パンタナールと水中の空想

マナウスらへん

誰もいないところへ行こう。
そう、トニナの森がいい。そして、そこからナナの映える水辺に行こう。バジスバジスの群れを見たら、もうそこは、楽しくて。
そしてね、アクセルロディーが僕に言うんだ。水溜りの中に見出せるものがあるって。水溜りの中で王様になれないなら、広い海に出ても同じだよって。
そして、リシアの草原で寝転ぶんだ。カカトォイデスが、子どもを連れてやってくるから。かわいいんだよ。君にも見せたいんだ。 ねえ、いま、君は何をしてるの?
そうして僕はまた、雨季のパンタナールの草原で馬に乗るんだ。カラシンの群れを追いかけながら走るんだ。そう、2匹の犬が僕に着いて来る。
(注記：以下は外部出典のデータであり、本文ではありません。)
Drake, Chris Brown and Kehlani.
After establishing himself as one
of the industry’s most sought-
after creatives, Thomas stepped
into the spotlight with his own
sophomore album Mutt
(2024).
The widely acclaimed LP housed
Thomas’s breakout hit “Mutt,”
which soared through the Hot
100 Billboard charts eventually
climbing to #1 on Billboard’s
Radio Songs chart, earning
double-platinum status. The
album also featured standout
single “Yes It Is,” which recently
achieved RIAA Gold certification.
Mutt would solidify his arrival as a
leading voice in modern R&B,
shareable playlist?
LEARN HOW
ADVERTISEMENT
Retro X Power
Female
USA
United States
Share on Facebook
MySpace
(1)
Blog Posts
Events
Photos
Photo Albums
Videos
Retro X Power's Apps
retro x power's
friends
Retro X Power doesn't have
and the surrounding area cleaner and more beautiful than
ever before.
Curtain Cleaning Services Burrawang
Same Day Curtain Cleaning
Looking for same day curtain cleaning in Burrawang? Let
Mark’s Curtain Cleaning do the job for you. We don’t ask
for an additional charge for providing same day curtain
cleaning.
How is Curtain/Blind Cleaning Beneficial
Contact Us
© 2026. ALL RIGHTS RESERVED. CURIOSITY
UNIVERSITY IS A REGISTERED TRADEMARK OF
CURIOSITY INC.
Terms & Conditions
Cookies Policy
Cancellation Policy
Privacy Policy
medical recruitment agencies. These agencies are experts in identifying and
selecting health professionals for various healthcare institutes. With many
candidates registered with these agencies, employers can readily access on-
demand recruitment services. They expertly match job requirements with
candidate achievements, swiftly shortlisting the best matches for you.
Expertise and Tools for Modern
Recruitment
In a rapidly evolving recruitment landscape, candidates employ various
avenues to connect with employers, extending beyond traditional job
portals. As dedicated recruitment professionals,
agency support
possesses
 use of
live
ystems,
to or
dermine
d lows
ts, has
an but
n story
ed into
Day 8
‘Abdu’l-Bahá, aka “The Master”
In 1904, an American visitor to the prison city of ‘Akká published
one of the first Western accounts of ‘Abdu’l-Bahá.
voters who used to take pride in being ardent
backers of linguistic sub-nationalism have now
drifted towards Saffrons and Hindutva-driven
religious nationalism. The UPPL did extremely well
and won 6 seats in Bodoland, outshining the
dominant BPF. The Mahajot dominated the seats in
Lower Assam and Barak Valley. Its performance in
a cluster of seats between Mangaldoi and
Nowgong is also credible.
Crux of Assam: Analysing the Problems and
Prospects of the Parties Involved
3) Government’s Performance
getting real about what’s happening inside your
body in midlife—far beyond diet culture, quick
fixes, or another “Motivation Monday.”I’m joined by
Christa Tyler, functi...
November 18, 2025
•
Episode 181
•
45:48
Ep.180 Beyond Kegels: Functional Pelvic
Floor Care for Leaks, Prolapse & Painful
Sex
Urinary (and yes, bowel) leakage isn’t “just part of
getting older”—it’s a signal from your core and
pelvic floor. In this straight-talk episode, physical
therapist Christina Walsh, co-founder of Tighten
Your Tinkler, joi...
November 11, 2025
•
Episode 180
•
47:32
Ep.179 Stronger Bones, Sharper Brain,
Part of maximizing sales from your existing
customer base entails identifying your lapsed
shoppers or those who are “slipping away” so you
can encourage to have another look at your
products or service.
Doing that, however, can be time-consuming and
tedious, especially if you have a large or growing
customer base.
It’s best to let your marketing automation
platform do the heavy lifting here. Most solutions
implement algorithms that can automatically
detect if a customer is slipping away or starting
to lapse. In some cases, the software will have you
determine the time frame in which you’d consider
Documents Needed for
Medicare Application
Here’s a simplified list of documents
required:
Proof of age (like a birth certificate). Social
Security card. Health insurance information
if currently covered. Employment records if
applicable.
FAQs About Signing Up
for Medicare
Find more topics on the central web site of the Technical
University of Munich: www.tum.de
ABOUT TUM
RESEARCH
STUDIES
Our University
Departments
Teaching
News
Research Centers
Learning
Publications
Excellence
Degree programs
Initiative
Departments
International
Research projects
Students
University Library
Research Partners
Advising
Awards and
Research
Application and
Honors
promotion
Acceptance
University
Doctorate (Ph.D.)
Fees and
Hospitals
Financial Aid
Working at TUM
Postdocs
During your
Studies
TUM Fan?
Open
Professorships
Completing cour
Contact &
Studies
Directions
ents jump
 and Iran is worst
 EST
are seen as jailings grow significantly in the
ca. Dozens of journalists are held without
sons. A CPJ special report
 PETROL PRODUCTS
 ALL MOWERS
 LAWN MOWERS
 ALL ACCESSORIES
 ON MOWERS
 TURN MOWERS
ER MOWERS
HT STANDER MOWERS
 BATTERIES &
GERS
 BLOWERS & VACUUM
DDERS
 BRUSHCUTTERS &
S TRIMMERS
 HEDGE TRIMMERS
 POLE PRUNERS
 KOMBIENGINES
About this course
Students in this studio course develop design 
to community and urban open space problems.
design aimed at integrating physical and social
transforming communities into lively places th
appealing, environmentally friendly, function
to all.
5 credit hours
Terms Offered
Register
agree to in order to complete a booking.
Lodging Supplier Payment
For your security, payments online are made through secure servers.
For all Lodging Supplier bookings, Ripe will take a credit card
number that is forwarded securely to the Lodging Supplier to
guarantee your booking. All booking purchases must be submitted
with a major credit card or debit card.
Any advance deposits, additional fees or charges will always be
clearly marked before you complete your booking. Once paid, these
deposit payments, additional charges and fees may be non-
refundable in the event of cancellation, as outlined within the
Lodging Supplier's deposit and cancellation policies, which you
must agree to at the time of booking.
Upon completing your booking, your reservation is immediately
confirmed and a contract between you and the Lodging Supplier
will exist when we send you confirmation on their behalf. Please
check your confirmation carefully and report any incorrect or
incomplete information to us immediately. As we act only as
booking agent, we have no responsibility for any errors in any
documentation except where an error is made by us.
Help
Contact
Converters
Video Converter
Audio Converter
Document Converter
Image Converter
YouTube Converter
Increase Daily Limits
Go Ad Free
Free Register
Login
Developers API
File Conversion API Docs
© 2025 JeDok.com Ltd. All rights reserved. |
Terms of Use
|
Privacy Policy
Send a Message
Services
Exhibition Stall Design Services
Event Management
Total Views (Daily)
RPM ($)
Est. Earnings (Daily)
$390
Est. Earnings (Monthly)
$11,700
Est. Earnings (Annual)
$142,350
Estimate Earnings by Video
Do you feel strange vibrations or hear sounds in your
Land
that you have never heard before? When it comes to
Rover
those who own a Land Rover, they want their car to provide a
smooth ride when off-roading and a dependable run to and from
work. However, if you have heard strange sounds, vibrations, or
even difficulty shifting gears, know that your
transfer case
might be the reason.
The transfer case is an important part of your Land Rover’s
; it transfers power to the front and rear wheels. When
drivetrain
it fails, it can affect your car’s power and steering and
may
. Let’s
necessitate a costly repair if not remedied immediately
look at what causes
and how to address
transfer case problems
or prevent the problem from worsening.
空は青くてね、タテガミが揺れるんだよ。気持ちいいんだ。それでね、アンテアターの群れを見に行くんだ。ネロリ牛の白い塊の向こうまで行くのさ。国境を目指してね。リオを目指して行くのさ。夜を走りぬけるバスに乗ってね。
君に会いに行くよ。そう、君に会いに行くのさ。待ち焦がれのこの水辺で。空の青さに身をまかせながら。